● What is needed
Pull each line containing "RESIDENTIAL" out of the data and copy it.
BEGIN Source records
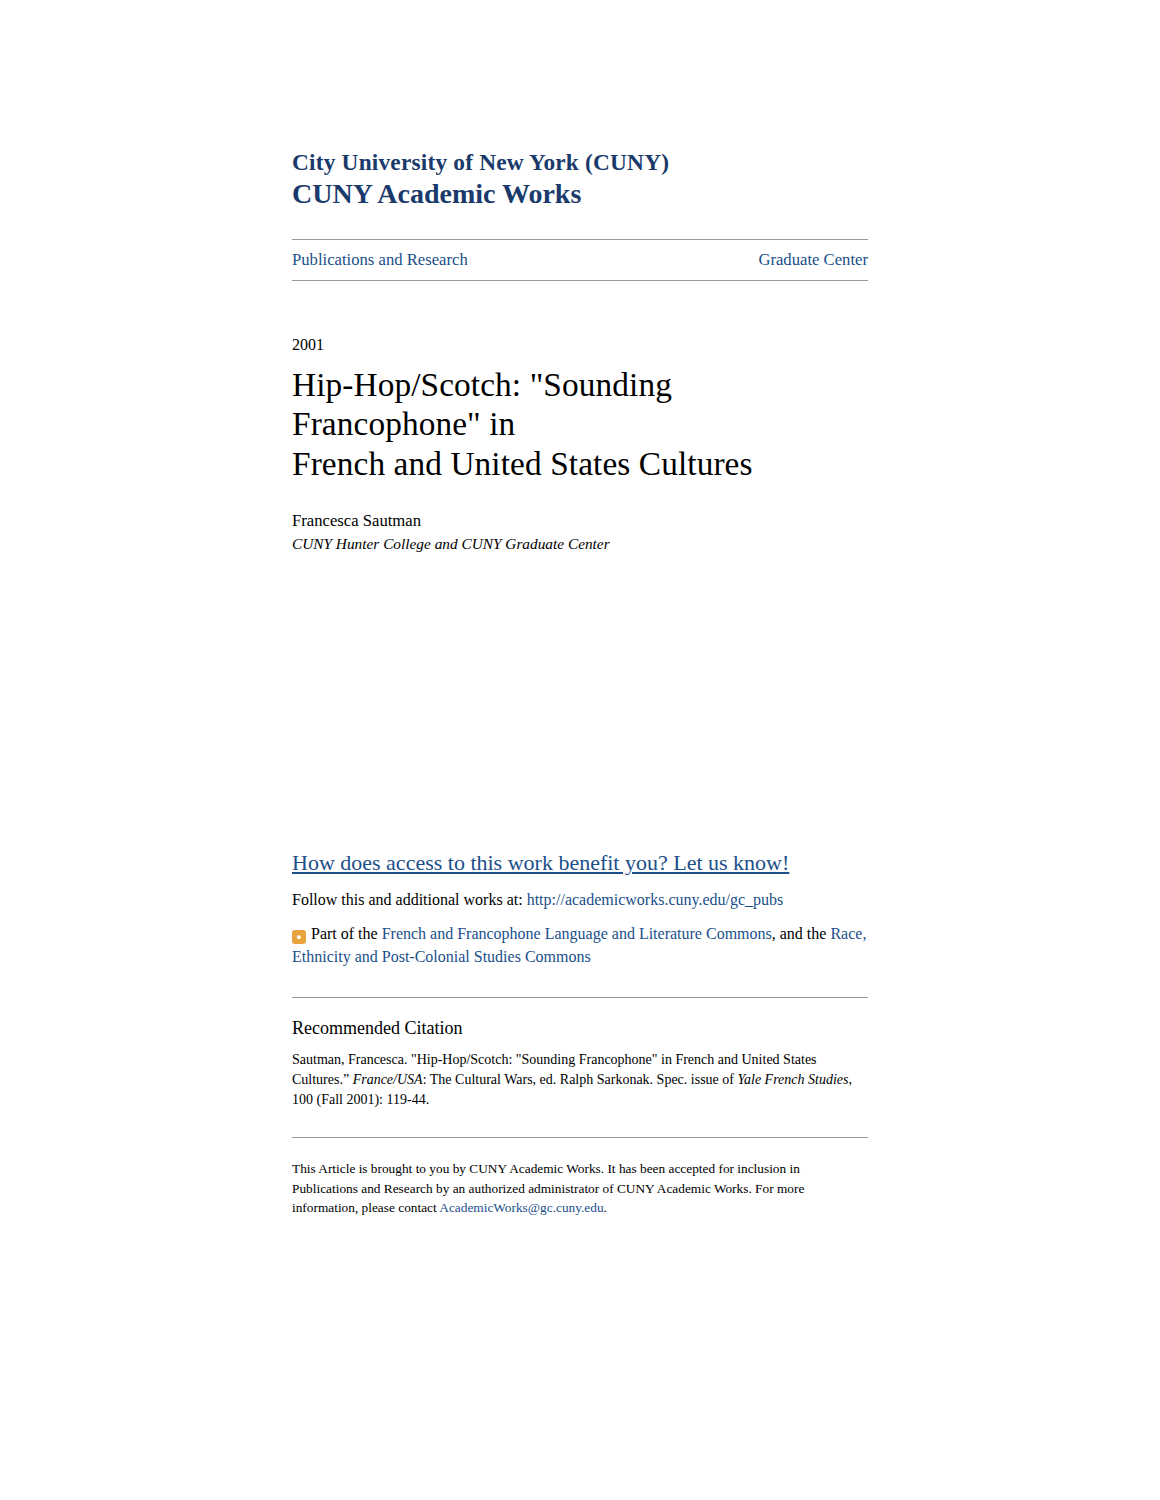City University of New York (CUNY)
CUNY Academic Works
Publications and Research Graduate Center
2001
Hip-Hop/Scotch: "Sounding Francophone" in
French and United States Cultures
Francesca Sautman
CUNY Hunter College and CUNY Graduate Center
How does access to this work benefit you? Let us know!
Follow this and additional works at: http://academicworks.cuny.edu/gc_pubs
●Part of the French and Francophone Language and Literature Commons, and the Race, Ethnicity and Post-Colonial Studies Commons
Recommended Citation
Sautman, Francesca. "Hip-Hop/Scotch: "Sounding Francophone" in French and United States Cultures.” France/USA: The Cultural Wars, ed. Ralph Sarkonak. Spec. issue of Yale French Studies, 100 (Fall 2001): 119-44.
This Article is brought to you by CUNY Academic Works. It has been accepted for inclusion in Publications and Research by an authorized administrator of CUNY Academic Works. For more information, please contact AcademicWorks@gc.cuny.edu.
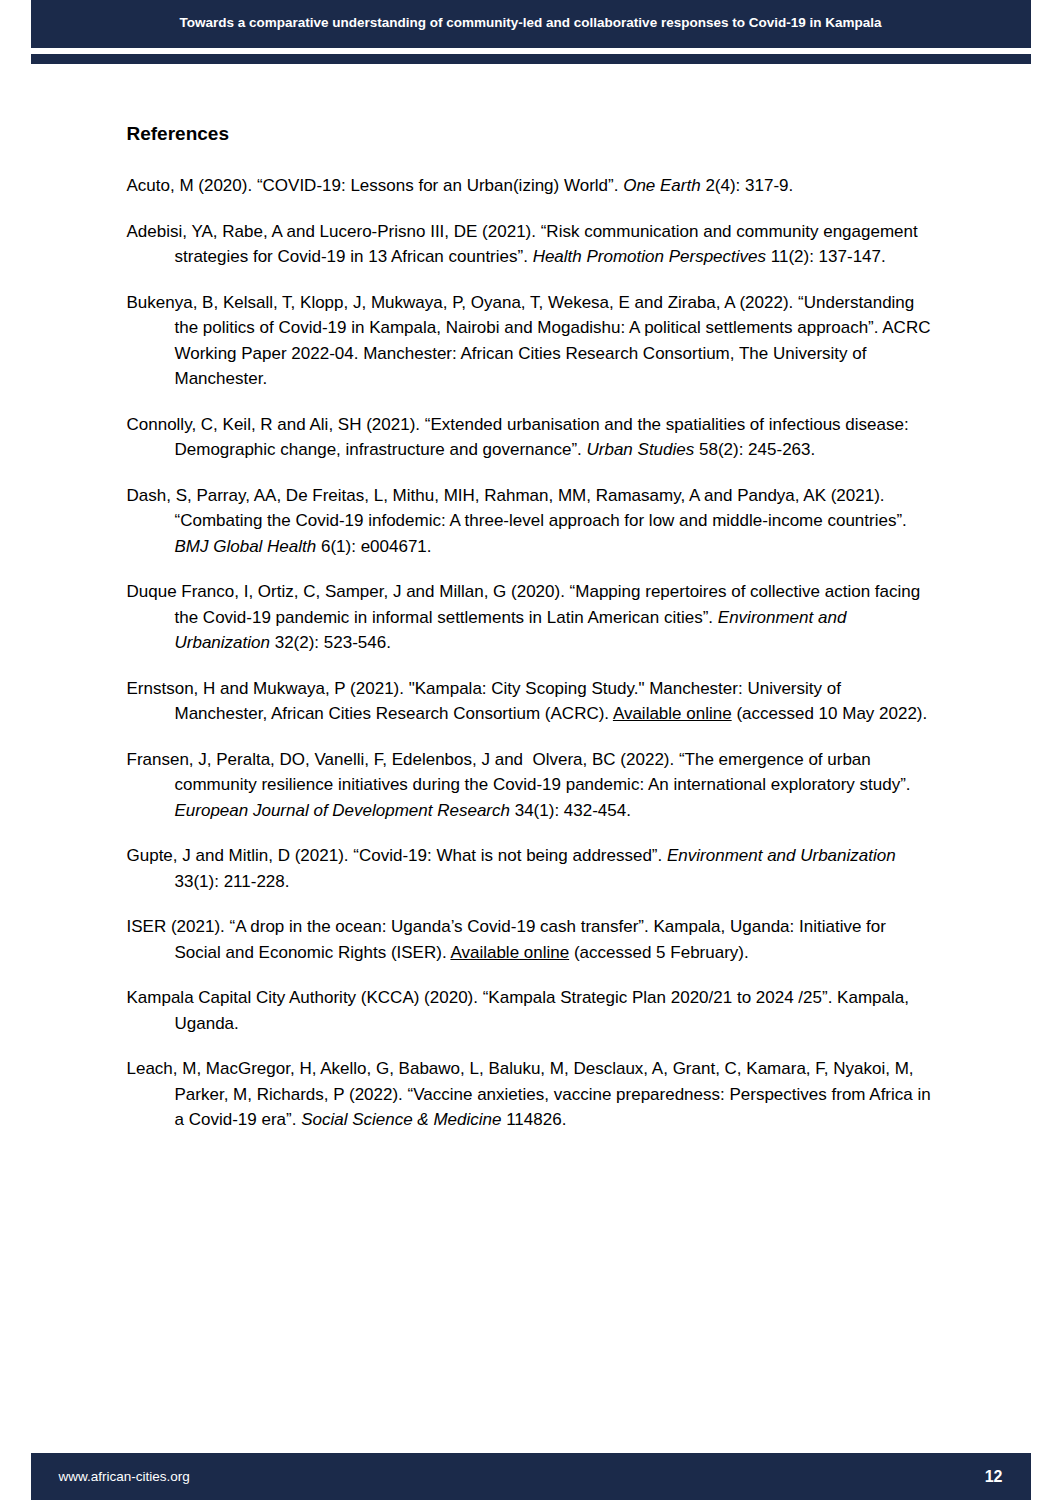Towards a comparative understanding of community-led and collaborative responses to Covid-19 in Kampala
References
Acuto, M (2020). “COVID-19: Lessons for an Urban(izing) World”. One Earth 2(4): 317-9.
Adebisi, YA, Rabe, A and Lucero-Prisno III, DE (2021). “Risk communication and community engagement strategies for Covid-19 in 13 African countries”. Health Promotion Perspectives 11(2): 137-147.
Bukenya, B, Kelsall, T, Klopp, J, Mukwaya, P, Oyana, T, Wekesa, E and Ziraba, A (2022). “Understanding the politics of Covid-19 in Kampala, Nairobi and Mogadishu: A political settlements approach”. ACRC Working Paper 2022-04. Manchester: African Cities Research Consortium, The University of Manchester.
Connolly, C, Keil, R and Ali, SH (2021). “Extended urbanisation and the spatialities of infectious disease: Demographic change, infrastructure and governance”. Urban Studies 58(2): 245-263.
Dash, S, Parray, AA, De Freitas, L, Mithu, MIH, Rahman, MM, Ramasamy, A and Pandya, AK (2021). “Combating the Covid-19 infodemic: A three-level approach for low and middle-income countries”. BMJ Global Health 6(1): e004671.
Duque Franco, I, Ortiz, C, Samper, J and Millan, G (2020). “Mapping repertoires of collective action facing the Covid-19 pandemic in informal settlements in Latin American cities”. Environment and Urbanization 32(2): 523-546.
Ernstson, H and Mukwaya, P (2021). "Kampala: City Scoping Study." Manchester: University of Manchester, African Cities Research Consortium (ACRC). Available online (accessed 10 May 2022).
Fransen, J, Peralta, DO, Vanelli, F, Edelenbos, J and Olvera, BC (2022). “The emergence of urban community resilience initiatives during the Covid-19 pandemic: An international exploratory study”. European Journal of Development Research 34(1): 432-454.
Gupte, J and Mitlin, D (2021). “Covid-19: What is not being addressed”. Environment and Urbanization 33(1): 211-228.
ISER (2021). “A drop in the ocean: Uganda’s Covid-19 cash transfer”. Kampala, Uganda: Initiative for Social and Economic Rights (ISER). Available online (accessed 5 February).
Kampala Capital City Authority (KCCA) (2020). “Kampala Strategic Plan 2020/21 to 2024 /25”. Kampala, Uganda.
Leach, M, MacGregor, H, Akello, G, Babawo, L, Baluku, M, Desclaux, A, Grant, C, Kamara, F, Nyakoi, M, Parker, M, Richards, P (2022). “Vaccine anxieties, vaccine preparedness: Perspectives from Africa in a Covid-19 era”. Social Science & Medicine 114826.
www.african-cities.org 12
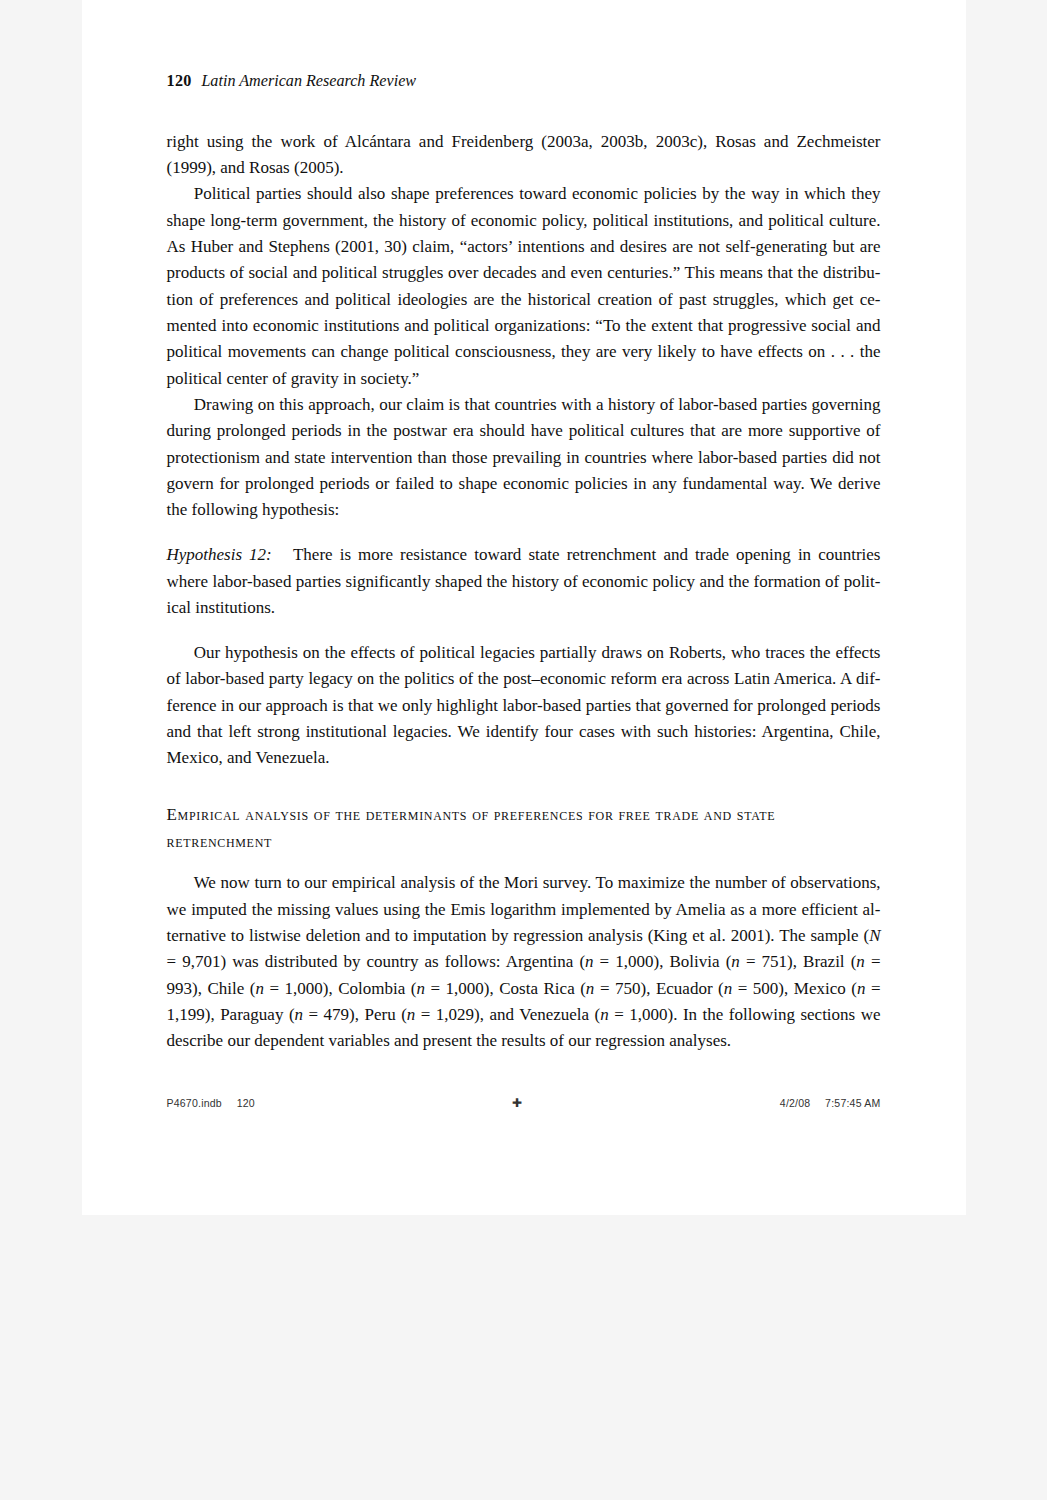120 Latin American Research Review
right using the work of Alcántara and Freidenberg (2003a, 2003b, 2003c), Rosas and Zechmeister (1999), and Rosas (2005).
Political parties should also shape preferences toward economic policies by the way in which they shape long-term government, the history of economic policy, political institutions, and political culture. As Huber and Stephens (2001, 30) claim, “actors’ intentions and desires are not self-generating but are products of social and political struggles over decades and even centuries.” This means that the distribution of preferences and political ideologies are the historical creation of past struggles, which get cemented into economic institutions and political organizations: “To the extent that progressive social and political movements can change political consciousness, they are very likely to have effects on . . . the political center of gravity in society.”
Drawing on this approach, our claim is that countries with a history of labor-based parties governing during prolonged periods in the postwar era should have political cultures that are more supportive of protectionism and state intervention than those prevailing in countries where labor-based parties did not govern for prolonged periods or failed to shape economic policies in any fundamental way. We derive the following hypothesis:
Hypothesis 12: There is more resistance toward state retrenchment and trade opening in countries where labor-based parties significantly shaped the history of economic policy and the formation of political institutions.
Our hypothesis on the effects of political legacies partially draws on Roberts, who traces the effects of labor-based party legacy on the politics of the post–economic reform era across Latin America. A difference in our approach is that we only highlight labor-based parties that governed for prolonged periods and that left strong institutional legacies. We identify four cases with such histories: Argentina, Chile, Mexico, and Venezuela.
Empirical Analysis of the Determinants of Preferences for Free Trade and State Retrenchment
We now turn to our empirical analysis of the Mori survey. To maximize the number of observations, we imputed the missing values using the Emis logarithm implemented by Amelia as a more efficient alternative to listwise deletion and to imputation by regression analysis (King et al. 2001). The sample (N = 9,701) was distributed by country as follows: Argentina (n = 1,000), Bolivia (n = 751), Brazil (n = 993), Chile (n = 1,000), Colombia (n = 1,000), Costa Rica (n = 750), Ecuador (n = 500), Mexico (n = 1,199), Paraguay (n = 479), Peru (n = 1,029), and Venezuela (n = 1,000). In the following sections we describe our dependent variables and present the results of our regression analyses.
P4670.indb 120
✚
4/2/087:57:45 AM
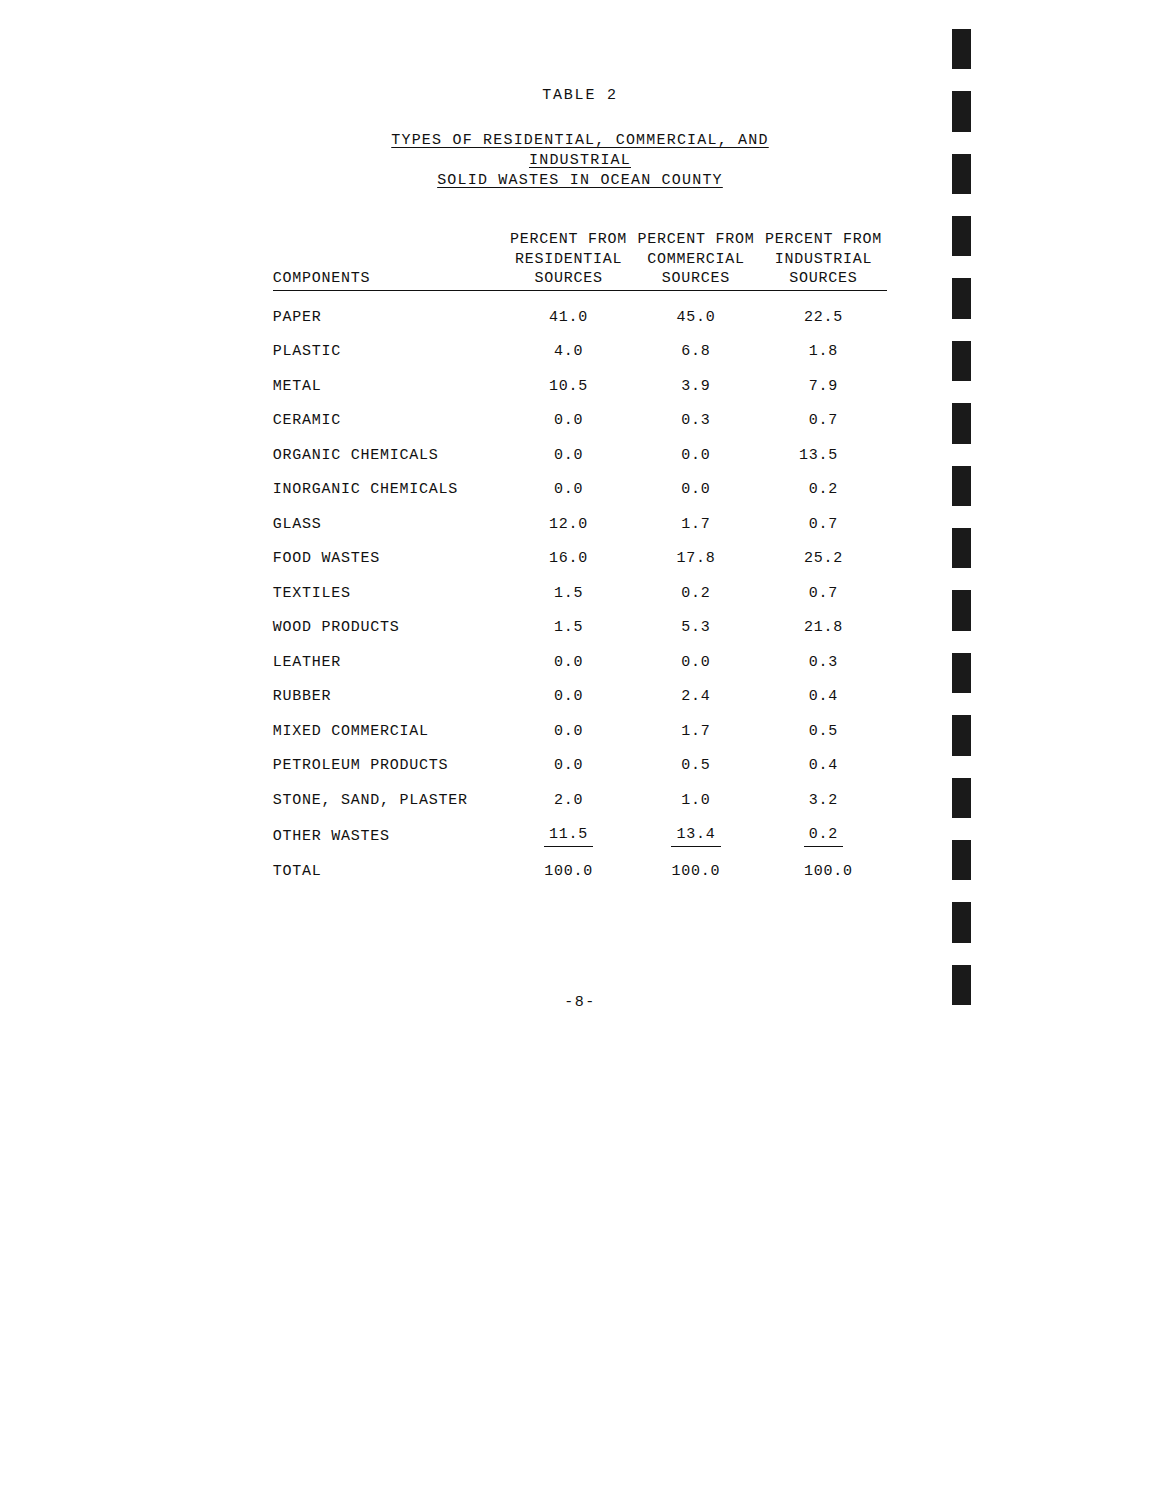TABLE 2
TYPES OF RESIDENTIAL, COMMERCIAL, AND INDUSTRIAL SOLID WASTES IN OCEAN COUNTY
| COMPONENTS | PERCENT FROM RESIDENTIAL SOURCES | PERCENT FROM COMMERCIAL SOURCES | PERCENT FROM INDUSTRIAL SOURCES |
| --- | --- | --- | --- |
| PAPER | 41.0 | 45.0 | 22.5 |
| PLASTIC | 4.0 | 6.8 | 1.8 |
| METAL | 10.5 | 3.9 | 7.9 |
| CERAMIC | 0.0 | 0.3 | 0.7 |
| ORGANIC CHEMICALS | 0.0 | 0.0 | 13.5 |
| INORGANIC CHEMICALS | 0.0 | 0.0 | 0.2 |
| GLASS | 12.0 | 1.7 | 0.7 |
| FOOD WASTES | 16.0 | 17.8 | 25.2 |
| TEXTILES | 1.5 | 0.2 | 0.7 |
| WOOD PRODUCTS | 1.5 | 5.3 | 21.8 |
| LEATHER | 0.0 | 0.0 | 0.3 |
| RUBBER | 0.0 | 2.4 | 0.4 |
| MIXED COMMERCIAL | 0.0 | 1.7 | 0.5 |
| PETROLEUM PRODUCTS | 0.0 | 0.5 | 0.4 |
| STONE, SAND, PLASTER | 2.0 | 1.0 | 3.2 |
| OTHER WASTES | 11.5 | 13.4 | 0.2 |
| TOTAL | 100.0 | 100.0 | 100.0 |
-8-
END Source records
● Response to the task
TYPES OF RESIDENTIAL, COMMERCIAL, AND INDUSTRIAL SOLID WASTES IN OCEAN COUNTY
| COMPONENTS | PERCENT FROM RESIDENTIAL SOURCES | PERCENT FROM COMMERCIAL SOURCES | PERCENT FROM INDUSTRIAL SOURCES |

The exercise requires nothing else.